Yes, agencies can recruit good people for your firm. But as soon as the agency stops receiving payments on this person, the agency has a vested interest in poaching this person away from your firm, send her to another firm and get paid again for a few years.
So, what can consulting firms do?
If you need an agency’s help, then pay for it a flat fee upfront, and that’s it.
It costs the agency some serious money in the present to land a new person for you, and if all what the agency gets is a small percentage of future money, then the agency rightly tries to keep receiving that future money as long as possible.
So, To Use Or Not To Use Agencies?
I’ve always been surprised how keen many firm leaders are in personally selecting the wallpaper for their offices, the photocopier or the toilet seats for the staff loo, but then relegating the role of acquiring their profit-generating assets, their people, to a third-party agency.
It’s the equivalent of asking your friend to knock your wife up, because you need a baby by Easter, but you have neither time nor inclination to do it yourself. The example is pretty wild, but demonstrates the point.

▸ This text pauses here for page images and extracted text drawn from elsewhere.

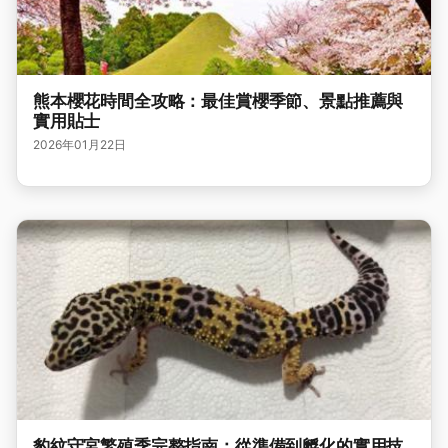
熊本櫻花時間全攻略：最佳賞櫻季節、景點推薦與
實用貼士
2026年01月22日
豹紋守宮繁殖季完整指南：從準備到孵化的實用技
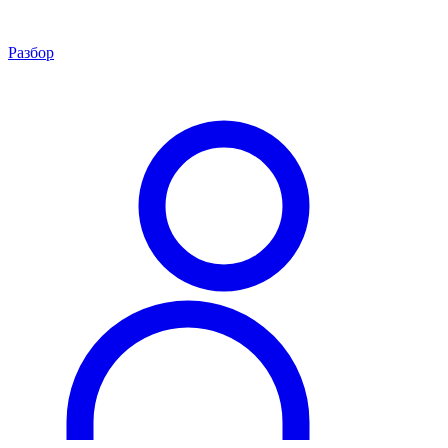
Разбор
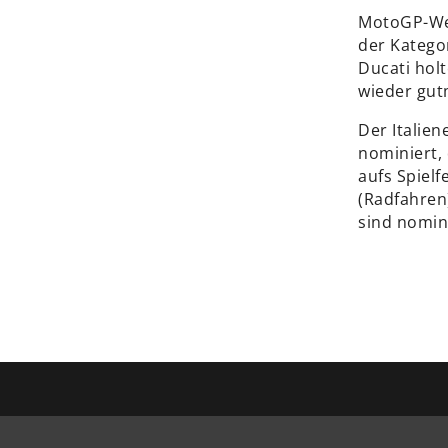
MotoGP-Wel
der Katego
Ducati hol
wieder gut
Der Italie
nominiert,
aufs Spiel
(Radfahren
sind nomini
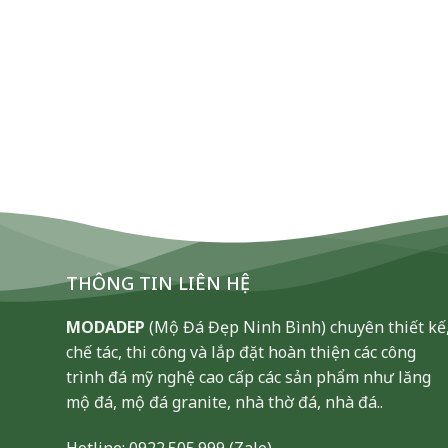
THÔNG TIN LIÊN HỆ
MODADEP
(Mộ Đá Đẹp Ninh Bình) chuyên thiết kế
chế tác, thi công và lắp đặt hoàn thiện các công
trình đá mỹ nghệ cao cấp các sản phẩm như lăng
mộ đá, mộ đá granite, nhà thờ đá, nhà đá..
Hotline:
0922.505.999
(Zalo)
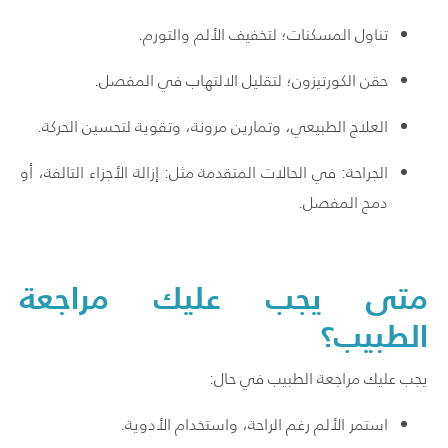
تناول المسكنات؛ لتخفيف الألم والتورم.
حقن الكورتيزون؛ لتقليل الالتهاب في المفصل.
العلاج الطبيعي، وتمارين مرونة، وتقوية لتحسين الحركة.
الجراحة: في الحالات المتقدمة مثل: إزالة الأجزاء التالفة، أو
دمج المفصل.
متى يجب عليك مراجعة
الطبيب؟
يجب عليك مراجعة الطبيب في حال:
استمر الألم رغم الراحة، واستخدام الأدوية.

What is the message sent out through the recruiting agency?
Simple: Our people are NOT important enough for us to invest time and energy to select them personally.
And guess what? If people are not important enough before recruiting, they won’t be important enough after recruitment either. This is why talent attrition is so high among consulting firms? And since most firms promote internal competition, when associates leave, they are highly likely to take their clients with them.
Firms keep shouting at the world they want to partner up with their clients, while often treating their own people like dirt. I believe, first they ought to partner up with their own people and create the kind of environment in which people are excited, energised and enthused to do their best and brightest day in day out.
And it all starts at the recruitment stage.
The basic difference is that while other industries hire people for jobs, consulting firms ought to recruit people for careers. Failing to distinguish between jobs and careers can cause high talent turnover. And that leads to increasing client attrition, and gradually eroding revenues.
I leave you with a thought from the renegade musical genius, Frank Zappa. He once noted…
“When people started taking MBA seriously, that was the beginning of the ruination the North American industrial society. When all decisions are based on an MBA concept of numerical reality, you are deep shit, because the only thing that can be judged as real is that which can be proved by columns of figures. And when all aesthetic decisions are turned over to these kinds of people, who use these criteria to make steering decisions for a company with no regard to people and no regard for what the product really is, and the only thing that matters is maximising your profit, you have a problem.”
Agencies can compare the numerical stuff, but unless firms go deeper, they will always fail to engage their people at the heart level, where enthusiasm, passion and dedication lie.
But clients don’t buy consulting services per se. They buy into relationships with people of specific character. And agencies can’t hire this character, only the firms.